Pictured people or hands with joints:
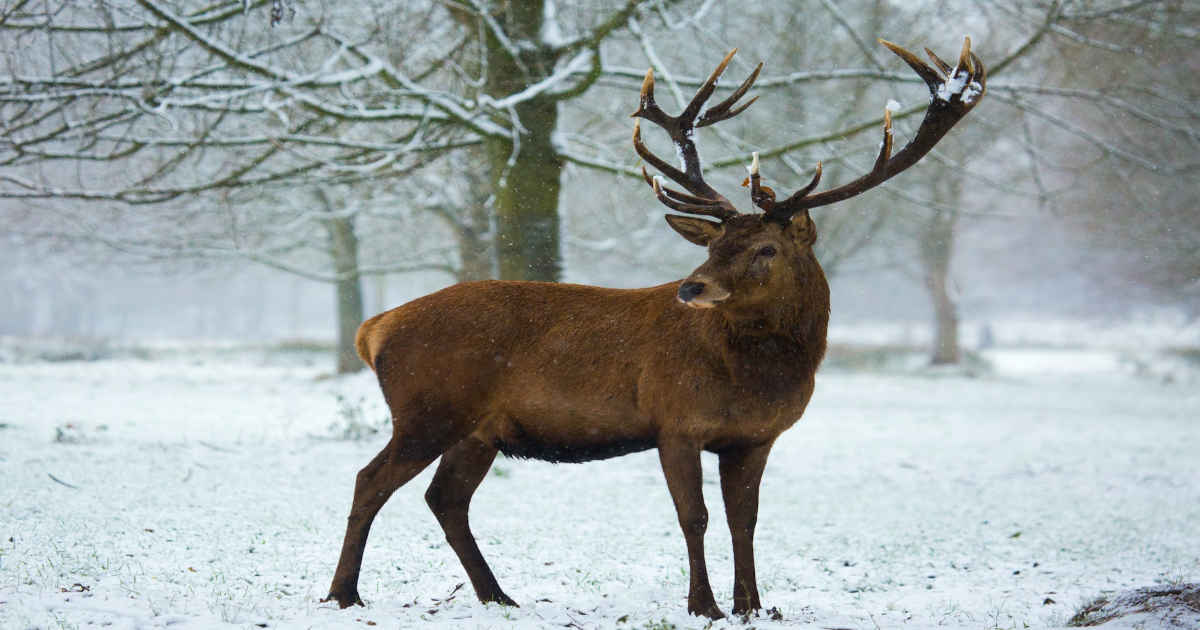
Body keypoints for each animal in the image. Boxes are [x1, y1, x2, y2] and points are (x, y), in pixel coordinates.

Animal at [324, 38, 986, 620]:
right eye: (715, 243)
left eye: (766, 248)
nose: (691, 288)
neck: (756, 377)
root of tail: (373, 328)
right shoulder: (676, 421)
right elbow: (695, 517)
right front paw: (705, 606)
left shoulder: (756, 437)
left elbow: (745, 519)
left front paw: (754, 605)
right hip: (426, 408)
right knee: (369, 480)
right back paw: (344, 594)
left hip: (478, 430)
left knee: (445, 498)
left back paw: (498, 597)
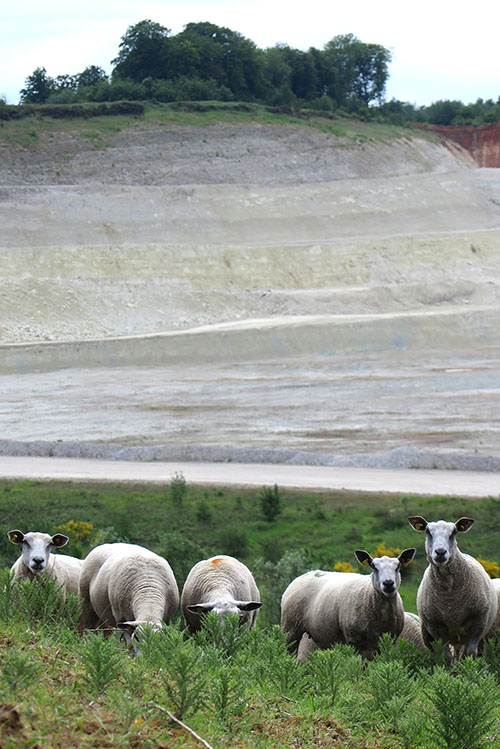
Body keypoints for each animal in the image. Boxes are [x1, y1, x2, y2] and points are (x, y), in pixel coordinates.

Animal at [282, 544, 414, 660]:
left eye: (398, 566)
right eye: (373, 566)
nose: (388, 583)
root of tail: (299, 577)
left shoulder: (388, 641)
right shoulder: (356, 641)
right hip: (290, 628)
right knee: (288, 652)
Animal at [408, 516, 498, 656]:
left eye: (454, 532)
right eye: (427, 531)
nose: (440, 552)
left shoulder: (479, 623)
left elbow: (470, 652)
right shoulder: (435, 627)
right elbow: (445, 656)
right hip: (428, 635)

WHAT IS EXPECTED: Would you retype all the lines shown above, exactly as written and without any picture?

RESULT OF THE EXERCISE:
Body keypoints for each animal in the image. Boxes are [x1, y1, x2, y2] and points are (x, y), in pixel coordinates.

Animal at [324, 38, 986, 620]:
right eye: (715, 243)
left eye: (766, 248)
nose: (691, 288)
neck: (756, 377)
root of tail: (373, 328)
right shoulder: (676, 421)
right elbow: (695, 517)
right front paw: (705, 606)
left shoulder: (756, 437)
left elbow: (745, 519)
left front paw: (754, 605)
right hip: (426, 408)
right knee: (369, 480)
right back paw: (344, 594)
left hip: (478, 430)
left knee: (445, 498)
left back paw: (498, 597)
Body keypoints for each animal in the image. Boxes are [x1, y1, x2, y2] and points are (x, y), in pixel coordinates.

Animal at [282, 544, 414, 660]:
left eye: (398, 566)
right eye: (373, 566)
nose: (388, 583)
root of tail: (299, 577)
left shoulder: (388, 641)
right shoulder: (356, 641)
right hip: (290, 628)
right knee: (288, 652)
Animal at [408, 516, 498, 656]:
left eye: (454, 532)
right eye: (427, 531)
nose: (440, 552)
left shoulder: (479, 623)
left elbow: (470, 652)
right shoulder: (435, 627)
right elbow: (445, 656)
right hip: (428, 635)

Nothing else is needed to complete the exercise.